DATASET ENTRIES.
● ● ●

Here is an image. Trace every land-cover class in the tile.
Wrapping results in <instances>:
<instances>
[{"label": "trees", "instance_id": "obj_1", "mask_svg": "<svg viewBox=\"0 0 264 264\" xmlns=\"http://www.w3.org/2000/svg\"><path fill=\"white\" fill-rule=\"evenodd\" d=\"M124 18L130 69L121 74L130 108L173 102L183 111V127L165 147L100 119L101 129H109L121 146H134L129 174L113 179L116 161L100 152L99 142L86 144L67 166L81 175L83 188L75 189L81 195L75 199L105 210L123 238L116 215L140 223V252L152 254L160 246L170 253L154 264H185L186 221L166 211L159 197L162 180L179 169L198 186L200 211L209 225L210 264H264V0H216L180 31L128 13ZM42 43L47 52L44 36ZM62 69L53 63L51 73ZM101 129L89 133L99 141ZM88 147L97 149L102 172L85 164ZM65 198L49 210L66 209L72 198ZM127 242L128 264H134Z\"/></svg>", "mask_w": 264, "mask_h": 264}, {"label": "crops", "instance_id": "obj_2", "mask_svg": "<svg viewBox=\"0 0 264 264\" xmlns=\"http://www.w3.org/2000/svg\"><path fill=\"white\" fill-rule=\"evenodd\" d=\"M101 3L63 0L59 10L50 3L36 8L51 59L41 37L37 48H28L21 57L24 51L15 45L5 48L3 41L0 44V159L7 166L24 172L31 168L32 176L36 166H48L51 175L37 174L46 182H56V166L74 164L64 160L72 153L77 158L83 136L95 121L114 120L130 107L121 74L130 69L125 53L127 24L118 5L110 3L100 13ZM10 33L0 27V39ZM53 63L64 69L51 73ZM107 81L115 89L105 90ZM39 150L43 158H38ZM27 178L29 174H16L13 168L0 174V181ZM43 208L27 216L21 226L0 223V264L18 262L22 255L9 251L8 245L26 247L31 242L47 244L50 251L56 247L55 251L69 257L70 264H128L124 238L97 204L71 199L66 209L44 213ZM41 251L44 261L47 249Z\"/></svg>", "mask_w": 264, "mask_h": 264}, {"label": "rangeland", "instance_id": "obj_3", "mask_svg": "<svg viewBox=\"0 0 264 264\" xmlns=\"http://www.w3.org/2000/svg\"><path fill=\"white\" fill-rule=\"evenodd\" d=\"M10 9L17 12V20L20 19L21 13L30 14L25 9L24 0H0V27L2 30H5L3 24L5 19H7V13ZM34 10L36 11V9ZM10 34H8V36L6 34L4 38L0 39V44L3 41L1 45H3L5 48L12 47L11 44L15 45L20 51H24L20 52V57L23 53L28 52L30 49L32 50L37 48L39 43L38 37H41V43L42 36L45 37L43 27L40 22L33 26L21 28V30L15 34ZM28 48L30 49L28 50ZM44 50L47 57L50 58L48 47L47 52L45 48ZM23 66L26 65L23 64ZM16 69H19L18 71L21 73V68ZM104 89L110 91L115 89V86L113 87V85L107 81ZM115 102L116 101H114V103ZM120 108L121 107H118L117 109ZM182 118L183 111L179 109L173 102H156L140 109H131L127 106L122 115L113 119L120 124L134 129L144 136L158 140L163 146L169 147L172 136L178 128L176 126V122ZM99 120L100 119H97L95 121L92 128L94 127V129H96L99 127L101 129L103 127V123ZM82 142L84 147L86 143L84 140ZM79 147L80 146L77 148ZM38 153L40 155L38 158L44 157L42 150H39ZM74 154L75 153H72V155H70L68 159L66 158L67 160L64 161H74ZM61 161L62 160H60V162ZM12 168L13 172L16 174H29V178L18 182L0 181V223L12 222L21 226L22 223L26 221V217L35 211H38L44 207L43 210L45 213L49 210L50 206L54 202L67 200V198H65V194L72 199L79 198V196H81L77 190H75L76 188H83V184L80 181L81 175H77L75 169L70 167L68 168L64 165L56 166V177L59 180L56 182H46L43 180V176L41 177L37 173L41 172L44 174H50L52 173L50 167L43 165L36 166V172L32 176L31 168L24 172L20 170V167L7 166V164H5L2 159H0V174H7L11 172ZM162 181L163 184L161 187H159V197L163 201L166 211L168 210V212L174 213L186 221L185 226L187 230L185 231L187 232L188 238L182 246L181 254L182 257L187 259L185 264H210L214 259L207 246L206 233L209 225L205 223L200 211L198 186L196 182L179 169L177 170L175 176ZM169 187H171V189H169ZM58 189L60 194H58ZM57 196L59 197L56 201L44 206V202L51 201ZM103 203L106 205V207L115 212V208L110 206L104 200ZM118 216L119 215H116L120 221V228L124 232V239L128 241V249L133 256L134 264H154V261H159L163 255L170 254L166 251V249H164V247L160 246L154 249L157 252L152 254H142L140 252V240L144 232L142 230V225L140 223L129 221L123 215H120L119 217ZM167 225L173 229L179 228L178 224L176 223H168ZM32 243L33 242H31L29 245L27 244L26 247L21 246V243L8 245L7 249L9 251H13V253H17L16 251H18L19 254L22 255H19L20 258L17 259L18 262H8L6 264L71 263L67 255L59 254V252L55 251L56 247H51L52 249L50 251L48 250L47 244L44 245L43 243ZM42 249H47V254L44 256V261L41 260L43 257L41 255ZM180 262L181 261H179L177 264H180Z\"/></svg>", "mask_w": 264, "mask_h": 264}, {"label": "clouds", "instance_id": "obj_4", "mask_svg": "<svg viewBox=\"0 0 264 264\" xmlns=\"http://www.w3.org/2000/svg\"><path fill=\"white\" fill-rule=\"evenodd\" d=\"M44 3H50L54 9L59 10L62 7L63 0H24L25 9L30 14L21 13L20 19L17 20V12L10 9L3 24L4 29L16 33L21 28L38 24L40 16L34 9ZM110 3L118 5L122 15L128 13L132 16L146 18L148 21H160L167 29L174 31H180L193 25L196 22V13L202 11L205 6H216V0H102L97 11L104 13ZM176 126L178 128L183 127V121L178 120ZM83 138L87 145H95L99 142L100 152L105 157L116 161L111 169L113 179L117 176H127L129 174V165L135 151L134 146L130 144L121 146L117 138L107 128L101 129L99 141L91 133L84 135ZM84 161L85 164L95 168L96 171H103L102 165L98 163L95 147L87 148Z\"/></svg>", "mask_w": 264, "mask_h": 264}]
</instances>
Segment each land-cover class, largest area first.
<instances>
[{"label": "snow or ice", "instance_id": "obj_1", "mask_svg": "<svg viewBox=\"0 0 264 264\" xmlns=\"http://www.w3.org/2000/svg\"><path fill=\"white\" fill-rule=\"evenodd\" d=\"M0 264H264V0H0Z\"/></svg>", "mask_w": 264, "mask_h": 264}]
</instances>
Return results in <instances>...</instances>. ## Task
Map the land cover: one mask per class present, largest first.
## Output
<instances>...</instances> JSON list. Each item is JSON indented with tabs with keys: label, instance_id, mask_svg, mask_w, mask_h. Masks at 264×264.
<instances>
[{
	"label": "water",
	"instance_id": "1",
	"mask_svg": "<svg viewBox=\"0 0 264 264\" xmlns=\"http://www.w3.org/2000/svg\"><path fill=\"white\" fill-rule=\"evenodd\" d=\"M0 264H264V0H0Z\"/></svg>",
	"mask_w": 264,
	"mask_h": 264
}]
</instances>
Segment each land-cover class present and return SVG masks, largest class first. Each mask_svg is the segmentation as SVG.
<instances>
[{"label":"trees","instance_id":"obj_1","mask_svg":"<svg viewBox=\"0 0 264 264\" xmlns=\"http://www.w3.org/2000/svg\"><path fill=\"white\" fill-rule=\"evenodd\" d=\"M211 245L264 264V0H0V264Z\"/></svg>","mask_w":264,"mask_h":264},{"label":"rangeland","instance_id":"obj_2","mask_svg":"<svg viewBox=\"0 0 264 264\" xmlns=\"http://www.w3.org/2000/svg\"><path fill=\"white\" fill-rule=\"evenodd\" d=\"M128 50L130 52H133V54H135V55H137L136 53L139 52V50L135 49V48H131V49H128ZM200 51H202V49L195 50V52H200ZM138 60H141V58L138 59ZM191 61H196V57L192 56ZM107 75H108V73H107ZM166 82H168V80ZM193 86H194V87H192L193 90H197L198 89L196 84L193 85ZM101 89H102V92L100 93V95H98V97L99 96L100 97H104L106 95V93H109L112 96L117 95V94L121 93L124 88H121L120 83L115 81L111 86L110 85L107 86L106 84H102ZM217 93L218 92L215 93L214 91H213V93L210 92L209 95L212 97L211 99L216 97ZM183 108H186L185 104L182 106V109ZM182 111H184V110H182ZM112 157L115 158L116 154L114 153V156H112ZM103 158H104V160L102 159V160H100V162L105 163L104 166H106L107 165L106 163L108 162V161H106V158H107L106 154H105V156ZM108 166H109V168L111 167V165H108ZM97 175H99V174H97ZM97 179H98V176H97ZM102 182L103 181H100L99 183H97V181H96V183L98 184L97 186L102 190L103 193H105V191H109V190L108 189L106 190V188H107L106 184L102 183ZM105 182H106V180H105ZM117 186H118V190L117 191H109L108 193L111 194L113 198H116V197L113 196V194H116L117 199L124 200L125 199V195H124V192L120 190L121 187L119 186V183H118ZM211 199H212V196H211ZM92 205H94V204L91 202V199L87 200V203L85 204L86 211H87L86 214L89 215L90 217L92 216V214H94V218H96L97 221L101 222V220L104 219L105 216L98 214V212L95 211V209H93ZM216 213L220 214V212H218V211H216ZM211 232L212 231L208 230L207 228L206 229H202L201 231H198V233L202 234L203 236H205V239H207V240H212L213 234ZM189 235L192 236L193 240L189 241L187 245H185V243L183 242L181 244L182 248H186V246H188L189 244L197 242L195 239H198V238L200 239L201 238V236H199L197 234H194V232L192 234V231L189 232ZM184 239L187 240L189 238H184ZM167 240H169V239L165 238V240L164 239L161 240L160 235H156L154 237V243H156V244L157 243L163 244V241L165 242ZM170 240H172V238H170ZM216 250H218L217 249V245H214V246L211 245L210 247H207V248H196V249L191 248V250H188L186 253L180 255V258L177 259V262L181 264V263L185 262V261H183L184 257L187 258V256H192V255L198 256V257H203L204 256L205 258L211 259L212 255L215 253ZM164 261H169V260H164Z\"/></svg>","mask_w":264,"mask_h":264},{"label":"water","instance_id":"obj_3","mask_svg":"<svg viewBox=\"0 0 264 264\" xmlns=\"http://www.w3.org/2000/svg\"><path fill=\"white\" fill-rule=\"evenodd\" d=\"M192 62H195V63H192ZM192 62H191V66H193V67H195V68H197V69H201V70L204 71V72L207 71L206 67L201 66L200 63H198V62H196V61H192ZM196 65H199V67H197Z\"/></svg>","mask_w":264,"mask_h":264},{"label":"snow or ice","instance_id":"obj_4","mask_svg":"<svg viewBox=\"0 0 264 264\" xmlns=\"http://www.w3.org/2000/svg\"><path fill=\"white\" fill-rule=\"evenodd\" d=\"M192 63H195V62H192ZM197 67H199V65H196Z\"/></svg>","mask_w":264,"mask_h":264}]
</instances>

● ● ●

TO BE DONE. Pull out every line of the entries above that contains the word "first". Case counts.

FINAL RESULT.
Segment each land-cover class, largest area first.
Map the land cover: one mask per class present, largest first.
Segment each land-cover class present and return SVG masks, largest class first. Each mask_svg is the segmentation as SVG.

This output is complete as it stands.